• EXCERPT TO READ
********
Tuesday, May 24, 2011

Are students willing to 'do what it takes' these days?

Do you know what love is, Kristel? It's finishing your degree,
and then working for 20k a year for a few years.
Photo credit: imdb.com
Thanks to a devoted reader, I'm treated to a CNN.com article about the difficulty in keeping STEM students in their STEM majors:
Undergraduates across the country are choosing to leave science, technology, engineering and math programs before they graduate with those degrees. Many students in those STEM fields struggle to complete their degrees in four years, or drop out, according to a 2010 University of California, Los Angeles, study. 
The study, conducted by UCLA's Higher Education Research Institute, found students in science, math and engineering take longer to complete their degrees than students who start out majoring in other fields. The study tracked thousands of students who entered college for the first time in 2004.
The article goes on to describe universities that have devoted some of their resources to changing their teaching style to attempt to stop some of this attrition. Good for them, I suppose.
********
Records excerpted from a collection
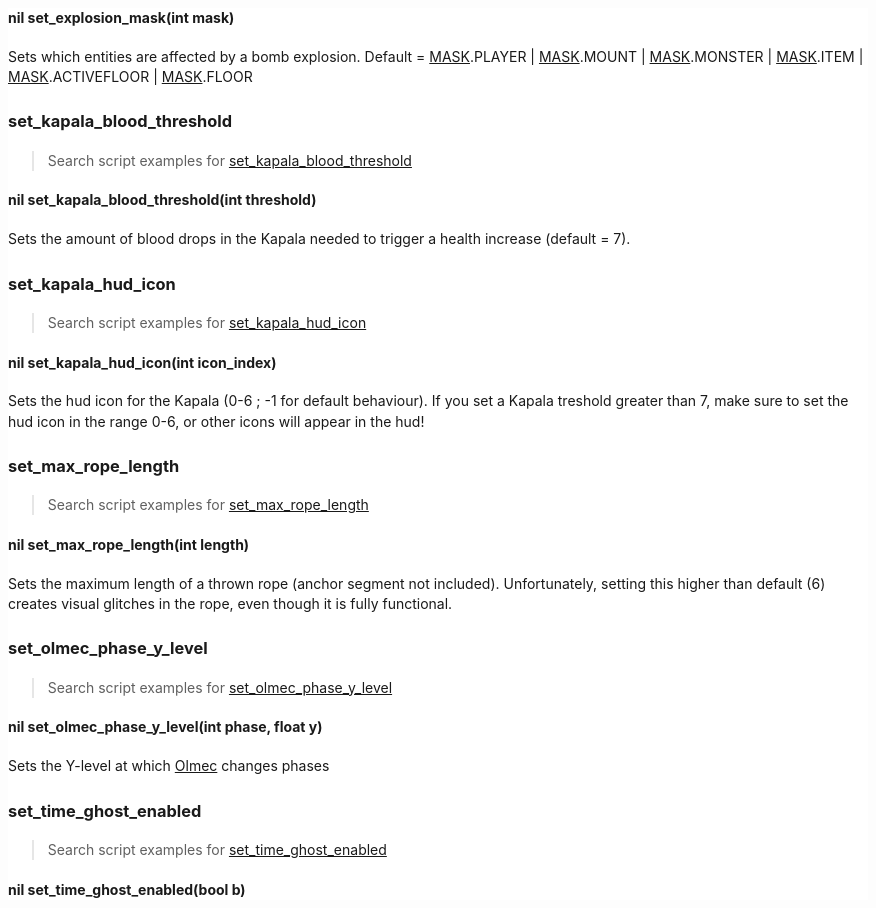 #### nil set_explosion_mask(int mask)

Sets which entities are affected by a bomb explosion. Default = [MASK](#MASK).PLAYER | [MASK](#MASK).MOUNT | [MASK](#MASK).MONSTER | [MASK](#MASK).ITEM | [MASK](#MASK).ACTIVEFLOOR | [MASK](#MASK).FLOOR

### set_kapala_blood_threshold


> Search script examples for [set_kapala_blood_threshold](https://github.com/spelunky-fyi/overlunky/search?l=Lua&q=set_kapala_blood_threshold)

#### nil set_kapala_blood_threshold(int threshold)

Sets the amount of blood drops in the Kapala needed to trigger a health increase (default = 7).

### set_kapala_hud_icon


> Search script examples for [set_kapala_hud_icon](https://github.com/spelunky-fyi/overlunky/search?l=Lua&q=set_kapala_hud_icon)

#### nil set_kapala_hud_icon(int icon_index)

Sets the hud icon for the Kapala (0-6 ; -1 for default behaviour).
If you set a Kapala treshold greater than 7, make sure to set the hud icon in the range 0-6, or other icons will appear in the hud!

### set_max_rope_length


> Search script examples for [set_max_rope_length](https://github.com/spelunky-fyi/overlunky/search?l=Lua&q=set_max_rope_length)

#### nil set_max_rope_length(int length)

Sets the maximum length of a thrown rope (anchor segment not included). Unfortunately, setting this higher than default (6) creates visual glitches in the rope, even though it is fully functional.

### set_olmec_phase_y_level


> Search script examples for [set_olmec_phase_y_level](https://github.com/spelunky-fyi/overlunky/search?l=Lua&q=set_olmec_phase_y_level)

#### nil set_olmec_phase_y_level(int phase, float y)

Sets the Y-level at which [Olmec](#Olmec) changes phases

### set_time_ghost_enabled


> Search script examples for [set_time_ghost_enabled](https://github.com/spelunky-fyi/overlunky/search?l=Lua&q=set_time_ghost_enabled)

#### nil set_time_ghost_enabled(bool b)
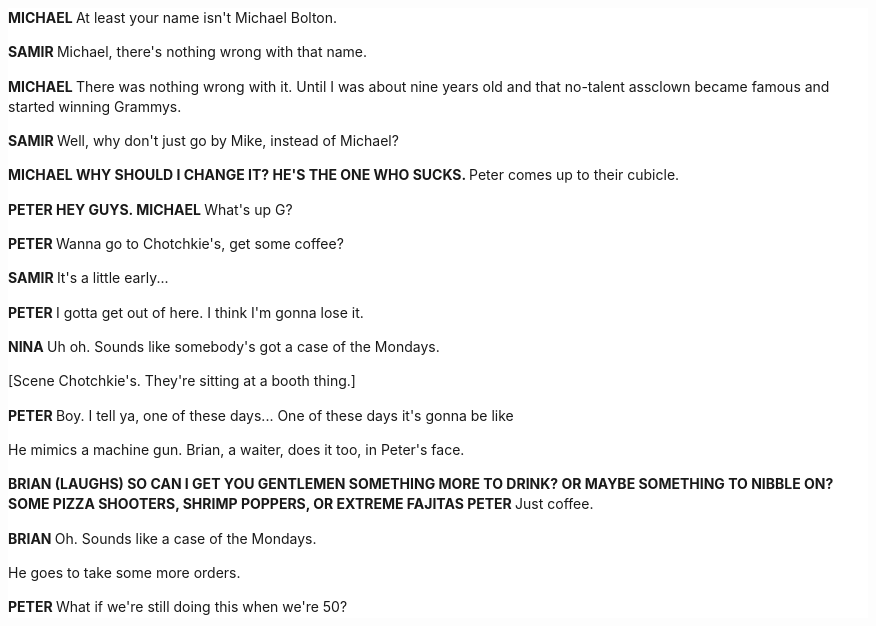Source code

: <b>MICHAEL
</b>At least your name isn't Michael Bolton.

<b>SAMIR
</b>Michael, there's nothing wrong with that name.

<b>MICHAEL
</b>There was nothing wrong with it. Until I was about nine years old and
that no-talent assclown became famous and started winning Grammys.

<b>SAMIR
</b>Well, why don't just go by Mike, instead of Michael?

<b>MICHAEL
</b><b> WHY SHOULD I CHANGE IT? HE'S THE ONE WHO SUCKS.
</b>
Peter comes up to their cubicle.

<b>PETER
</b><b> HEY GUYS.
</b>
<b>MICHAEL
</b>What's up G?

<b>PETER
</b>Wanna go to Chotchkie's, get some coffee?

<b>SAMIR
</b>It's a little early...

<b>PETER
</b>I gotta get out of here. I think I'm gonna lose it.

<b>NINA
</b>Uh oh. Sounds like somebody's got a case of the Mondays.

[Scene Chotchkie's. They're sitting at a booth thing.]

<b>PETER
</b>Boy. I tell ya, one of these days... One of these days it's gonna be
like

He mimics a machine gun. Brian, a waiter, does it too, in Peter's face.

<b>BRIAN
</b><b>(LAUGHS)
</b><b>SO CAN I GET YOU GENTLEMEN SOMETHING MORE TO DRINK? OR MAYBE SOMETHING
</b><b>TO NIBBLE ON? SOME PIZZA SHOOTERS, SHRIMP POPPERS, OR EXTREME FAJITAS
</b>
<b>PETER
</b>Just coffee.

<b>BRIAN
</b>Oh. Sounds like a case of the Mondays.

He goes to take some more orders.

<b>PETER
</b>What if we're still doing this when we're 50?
********
• THINGS TO DO
(a) In the blog post about STEM students, in what year did the students tracked by the UCLA study first enter college?
(b) Please reproduce the blog post about STEM students word for word, from "Are students willing" to "a few years.".
(c) Write the next part of the blog post on keeping students in STEM majors, picking up after its final sentence.
These lines aren't needed for any of the work here.

• PER-TASK OUTPUTS
(a) 2004

(b)
Are students willing to 'do what it takes' these days?

Do you know what love is, Kristel? It's finishing your degree,
and then working for 20k a year for a few years.

(c)
But I'm amused to read a response in the comments (which, natural to any large website, is a treasure trove of headdesk), which I find typical of some people:
I have been a scientist in academia for almost 40 years and am at a top-ranked university.  From personal experience, most U.S. students who arrive on our doorstep wanting to major in STEM are not at the same level academically that they were 20 years ago and are not prepared to make the sacrifices it takes to succeed.  Foreign students are willing to work and sacrifice for their education, realizing that in these fields monetary success is often deferred.  Our youth in general are not trained to look at the long term but instead want 70K jobs when they graduate with a B.S.
I think it's silly to make the assertion that the kidz are not willing to defer gratification -- that's why they're in school, right? Because if it's Money Now they're after, waiting tables or selling mortgages insurance might be a better route. I think it is true that some students are looking hard at whether their time spent in school will lead them to a modicum of return; their expected return, I suppose, might be higher than some foreign students.

Ultimately, I suspect that it's true -- some people aren't willing to defer financial gratification. For them, STEM majors aren't a good idea (and they don't typically end up there to begin with.) But I suspect that many students are looking long and hard to see if their deferred gratification is actually that -- and finding out that the answer might be no.

21 comments:

  1. Your photo caption is missing the bit about how, after working for those few years, you are going to be laid off in your 30's and will have to retrain so as to re-join a fresh and exciting new "career ladder" on the bottom rung.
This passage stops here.